About this task - What is wanted is every line below from the one with "click(243, 260)" up to and including the one with "scroll(151, 256, down, 4)", retyped exactly, pictures excluded, nothing else.
*** Opening Input for this task ***
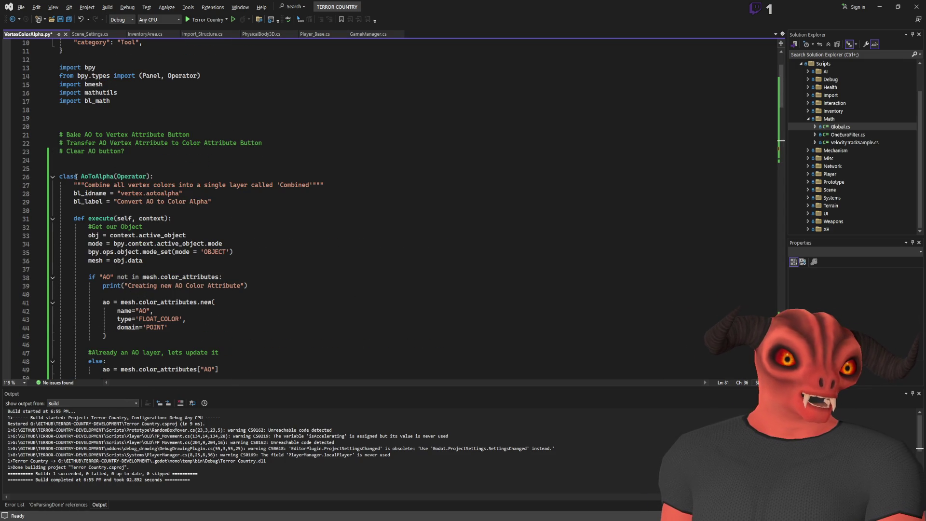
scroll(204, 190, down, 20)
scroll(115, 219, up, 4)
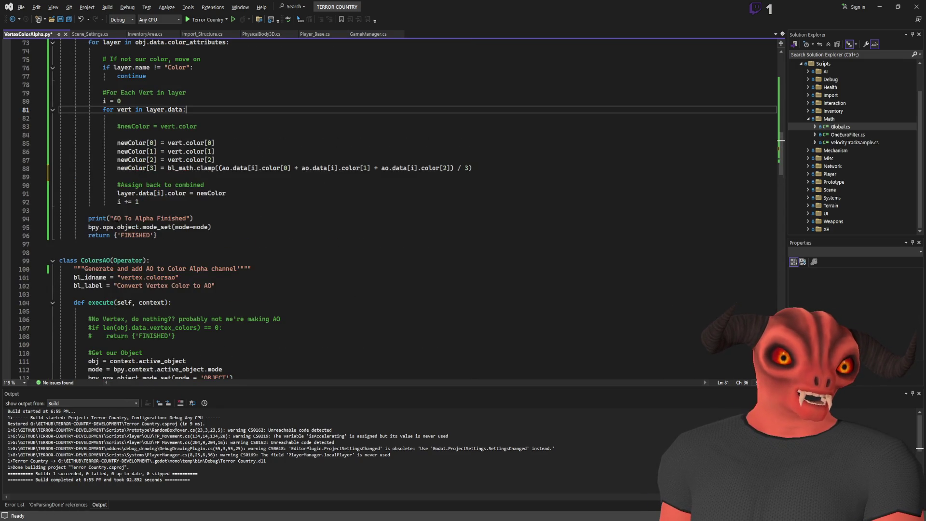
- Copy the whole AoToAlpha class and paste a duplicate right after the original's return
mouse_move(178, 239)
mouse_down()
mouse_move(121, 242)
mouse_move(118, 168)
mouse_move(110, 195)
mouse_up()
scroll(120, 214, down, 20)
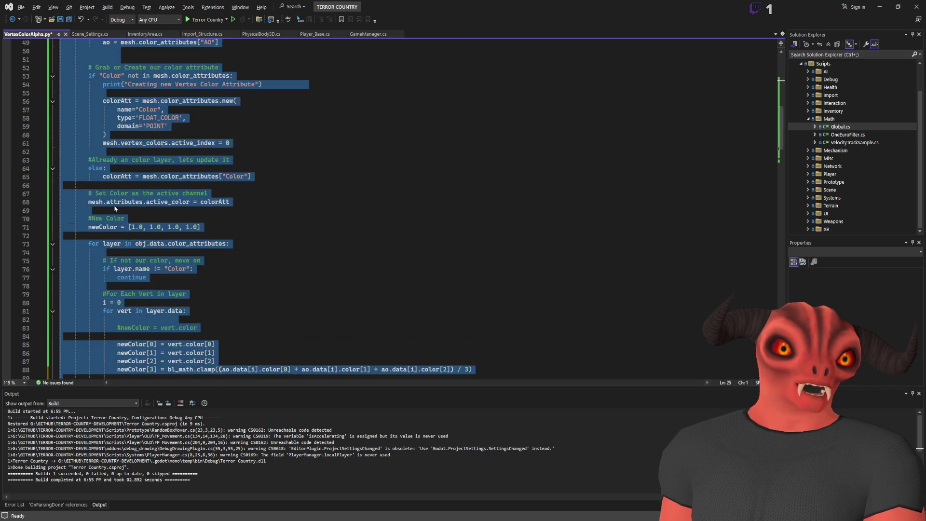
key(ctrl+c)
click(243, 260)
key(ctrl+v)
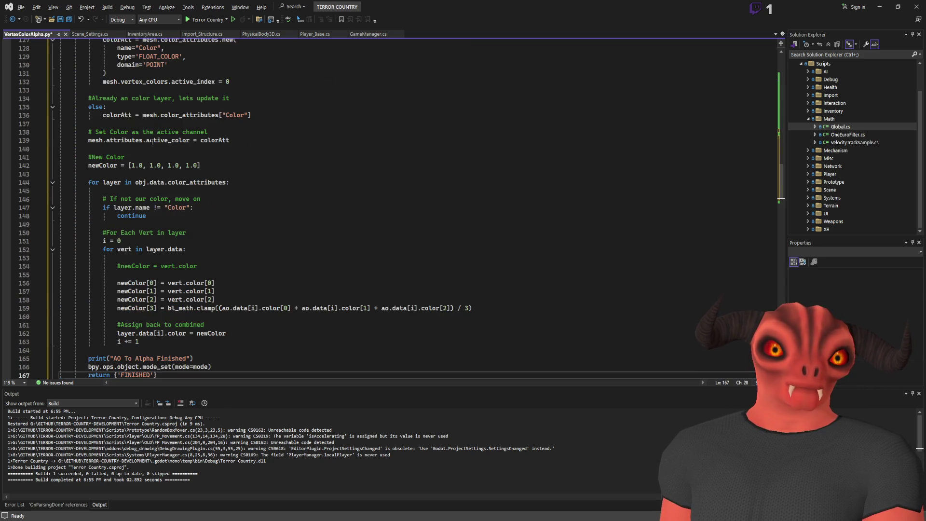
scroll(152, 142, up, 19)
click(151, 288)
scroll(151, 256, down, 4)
*** Closing Input for this task ***
*** Opening Input for this task ***
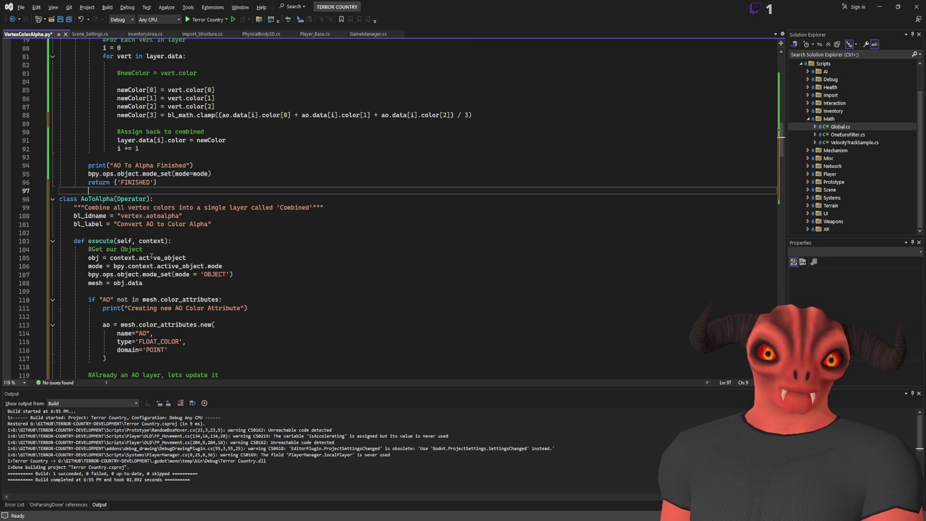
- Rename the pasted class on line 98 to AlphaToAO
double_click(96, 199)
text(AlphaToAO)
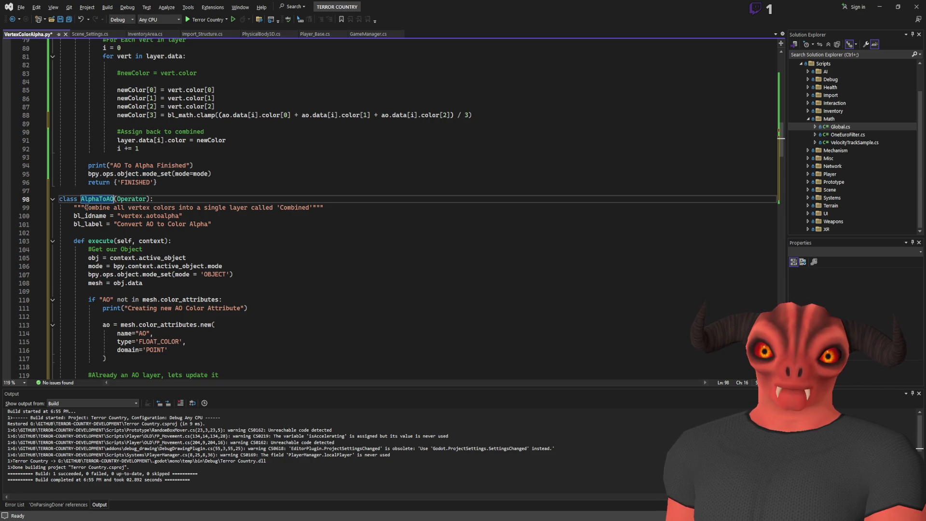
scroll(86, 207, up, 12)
*** Closing Input for this task ***
Answer to this task -
click(243, 260)
key(ctrl+v)
scroll(152, 142, up, 19)
click(151, 288)
scroll(151, 256, down, 4)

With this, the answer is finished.